*** Opening of The records ***
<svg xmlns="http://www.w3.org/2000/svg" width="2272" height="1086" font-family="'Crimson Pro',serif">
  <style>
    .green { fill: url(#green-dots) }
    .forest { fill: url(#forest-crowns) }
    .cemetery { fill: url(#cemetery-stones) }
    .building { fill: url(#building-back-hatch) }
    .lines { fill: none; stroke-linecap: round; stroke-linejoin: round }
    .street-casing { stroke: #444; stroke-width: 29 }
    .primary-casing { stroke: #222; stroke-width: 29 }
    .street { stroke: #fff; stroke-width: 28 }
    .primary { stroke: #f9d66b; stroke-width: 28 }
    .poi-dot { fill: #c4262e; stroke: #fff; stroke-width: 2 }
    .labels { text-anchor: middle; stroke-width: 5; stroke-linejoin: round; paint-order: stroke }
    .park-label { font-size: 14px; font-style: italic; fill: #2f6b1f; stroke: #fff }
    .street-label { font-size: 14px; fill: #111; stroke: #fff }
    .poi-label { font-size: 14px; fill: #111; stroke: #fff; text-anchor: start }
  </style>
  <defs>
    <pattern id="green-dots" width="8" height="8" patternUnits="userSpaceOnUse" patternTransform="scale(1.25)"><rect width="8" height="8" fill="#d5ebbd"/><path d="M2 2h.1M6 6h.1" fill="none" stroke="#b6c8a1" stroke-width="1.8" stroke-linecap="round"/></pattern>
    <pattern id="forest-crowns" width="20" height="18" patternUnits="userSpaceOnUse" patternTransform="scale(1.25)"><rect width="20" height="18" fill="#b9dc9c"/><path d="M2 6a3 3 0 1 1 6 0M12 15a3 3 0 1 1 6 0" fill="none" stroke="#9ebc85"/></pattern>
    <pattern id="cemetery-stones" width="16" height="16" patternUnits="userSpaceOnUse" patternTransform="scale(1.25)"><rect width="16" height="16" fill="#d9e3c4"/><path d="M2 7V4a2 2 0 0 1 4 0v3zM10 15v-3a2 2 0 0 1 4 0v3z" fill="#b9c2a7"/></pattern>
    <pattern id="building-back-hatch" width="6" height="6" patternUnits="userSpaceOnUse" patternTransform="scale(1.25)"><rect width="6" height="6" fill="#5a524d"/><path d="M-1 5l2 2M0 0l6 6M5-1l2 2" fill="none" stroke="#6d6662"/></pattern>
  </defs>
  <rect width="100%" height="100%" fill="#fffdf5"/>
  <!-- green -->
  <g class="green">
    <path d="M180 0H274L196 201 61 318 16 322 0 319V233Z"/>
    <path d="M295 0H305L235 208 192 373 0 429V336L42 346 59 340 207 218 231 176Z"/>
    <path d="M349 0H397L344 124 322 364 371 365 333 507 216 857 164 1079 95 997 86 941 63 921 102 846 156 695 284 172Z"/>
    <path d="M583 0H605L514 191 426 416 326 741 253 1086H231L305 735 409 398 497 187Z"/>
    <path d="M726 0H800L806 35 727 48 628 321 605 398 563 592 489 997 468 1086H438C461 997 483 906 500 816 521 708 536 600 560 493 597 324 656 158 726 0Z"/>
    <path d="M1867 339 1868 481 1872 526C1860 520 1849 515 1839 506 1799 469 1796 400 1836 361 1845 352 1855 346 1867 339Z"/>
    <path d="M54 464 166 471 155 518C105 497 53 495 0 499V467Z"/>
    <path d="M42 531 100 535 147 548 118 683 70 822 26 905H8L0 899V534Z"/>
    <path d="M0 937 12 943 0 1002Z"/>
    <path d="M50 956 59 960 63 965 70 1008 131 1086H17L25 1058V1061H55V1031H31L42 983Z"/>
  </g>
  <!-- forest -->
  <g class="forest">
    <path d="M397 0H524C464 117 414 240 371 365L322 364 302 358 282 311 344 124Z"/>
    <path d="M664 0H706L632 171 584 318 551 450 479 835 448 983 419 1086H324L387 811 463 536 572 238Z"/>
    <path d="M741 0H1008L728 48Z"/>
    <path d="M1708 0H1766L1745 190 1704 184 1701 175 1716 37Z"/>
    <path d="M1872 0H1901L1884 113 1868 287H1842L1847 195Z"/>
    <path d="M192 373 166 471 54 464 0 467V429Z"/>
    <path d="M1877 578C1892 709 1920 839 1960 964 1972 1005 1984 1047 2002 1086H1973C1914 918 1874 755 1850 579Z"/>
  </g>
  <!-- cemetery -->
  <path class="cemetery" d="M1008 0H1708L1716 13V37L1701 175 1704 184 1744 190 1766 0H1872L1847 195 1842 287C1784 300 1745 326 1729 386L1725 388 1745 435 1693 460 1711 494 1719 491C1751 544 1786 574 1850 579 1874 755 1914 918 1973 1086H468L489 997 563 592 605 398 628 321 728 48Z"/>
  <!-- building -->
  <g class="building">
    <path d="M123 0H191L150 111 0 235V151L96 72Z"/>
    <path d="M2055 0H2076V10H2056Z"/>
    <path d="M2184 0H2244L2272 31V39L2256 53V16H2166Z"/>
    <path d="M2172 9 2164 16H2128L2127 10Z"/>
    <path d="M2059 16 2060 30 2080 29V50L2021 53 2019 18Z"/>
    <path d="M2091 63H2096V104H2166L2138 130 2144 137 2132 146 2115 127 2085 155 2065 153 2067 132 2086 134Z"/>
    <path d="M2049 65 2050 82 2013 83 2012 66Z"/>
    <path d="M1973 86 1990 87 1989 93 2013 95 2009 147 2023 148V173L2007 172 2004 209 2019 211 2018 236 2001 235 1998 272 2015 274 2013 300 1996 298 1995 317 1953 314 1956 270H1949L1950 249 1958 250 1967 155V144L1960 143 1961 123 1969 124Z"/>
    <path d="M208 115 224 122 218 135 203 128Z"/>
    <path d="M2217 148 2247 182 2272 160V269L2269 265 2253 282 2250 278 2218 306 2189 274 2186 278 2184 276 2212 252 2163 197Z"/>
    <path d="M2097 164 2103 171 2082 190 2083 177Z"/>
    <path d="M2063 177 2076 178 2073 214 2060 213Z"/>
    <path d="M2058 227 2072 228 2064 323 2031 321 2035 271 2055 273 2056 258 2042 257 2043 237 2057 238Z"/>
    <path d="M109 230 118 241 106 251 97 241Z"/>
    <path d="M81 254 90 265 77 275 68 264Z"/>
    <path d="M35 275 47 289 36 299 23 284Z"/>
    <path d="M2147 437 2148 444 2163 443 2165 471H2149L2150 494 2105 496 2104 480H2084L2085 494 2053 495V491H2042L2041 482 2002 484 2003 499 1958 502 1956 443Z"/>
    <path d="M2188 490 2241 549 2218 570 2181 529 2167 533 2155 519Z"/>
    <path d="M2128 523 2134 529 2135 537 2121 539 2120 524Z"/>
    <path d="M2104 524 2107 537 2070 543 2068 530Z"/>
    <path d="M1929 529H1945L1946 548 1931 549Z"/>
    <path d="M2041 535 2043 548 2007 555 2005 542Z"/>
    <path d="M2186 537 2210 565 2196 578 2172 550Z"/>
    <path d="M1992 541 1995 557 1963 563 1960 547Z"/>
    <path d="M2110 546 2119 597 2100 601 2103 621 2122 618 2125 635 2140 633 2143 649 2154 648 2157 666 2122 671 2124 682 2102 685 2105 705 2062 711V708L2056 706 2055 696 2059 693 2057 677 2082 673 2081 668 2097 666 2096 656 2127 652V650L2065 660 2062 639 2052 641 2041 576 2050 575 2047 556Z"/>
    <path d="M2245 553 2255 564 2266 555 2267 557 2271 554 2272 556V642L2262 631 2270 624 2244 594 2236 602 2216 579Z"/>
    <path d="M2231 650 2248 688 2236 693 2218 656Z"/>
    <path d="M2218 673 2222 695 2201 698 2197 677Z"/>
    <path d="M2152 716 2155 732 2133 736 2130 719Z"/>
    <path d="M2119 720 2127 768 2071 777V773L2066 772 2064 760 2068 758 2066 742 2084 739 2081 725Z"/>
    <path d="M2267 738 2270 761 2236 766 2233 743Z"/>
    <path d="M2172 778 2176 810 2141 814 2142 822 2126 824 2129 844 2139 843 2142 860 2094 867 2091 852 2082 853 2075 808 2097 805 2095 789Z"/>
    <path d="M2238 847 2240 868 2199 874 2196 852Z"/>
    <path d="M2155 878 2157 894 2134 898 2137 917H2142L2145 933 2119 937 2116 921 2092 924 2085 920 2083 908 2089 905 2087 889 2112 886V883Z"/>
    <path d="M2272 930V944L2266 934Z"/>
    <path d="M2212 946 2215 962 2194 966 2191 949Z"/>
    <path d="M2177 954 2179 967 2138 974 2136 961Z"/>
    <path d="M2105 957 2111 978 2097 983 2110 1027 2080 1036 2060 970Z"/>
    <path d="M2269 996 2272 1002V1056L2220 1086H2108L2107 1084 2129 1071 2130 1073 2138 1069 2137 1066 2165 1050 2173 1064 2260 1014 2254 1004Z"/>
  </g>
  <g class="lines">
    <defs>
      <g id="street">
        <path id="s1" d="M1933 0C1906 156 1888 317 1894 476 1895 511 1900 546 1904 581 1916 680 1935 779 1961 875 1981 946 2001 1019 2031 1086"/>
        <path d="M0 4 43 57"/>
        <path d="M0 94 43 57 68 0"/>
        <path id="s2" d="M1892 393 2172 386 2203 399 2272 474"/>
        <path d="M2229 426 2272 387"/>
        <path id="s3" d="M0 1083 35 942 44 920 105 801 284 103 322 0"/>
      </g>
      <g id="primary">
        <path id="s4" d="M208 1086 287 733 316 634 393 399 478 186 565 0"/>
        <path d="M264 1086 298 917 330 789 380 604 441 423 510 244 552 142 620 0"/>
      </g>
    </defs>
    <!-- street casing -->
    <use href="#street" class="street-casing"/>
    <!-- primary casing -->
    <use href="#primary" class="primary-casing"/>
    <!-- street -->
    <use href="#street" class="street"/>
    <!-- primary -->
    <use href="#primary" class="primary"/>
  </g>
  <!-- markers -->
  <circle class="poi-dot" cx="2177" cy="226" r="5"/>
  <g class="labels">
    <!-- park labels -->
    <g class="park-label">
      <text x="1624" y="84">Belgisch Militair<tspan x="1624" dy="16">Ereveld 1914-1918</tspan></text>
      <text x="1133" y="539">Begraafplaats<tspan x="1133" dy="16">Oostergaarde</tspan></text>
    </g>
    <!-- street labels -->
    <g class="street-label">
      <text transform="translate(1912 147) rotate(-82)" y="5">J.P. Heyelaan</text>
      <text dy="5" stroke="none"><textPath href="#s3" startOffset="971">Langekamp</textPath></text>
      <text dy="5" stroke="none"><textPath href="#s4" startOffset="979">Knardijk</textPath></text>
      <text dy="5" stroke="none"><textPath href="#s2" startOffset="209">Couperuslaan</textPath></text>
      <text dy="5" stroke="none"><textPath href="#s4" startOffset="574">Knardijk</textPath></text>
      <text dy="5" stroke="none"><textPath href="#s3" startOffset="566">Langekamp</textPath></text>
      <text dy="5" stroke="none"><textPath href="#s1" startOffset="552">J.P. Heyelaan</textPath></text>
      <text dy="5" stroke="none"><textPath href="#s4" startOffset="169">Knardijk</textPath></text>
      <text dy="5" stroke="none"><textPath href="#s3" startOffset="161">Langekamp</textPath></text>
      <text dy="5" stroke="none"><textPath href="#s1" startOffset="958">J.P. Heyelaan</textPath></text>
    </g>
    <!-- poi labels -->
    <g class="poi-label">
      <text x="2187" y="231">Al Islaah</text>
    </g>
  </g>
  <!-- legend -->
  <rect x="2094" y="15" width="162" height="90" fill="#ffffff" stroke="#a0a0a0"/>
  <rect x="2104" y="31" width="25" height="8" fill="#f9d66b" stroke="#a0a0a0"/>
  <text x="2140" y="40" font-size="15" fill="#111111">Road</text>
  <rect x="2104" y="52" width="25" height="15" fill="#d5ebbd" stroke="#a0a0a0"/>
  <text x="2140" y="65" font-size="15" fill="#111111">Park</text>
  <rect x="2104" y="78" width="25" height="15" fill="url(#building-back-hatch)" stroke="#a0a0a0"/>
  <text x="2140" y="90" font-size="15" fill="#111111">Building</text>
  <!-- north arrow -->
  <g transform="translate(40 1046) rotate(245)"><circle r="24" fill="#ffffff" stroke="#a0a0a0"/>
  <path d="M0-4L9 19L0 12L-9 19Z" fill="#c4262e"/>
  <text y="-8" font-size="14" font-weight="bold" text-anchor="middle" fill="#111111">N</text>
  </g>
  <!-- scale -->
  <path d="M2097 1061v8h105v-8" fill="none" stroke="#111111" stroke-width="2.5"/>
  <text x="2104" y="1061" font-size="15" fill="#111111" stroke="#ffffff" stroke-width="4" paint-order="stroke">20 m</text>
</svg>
*** Close of The records ***
Pull every line containing the string "linejoin" out of the data above and copy it.

Response box ▸
    .lines { fill: none; stroke-linecap: round; stroke-linejoin: round }
    .labels { text-anchor: middle; stroke-width: 5; stroke-linejoin: round; paint-order: stroke }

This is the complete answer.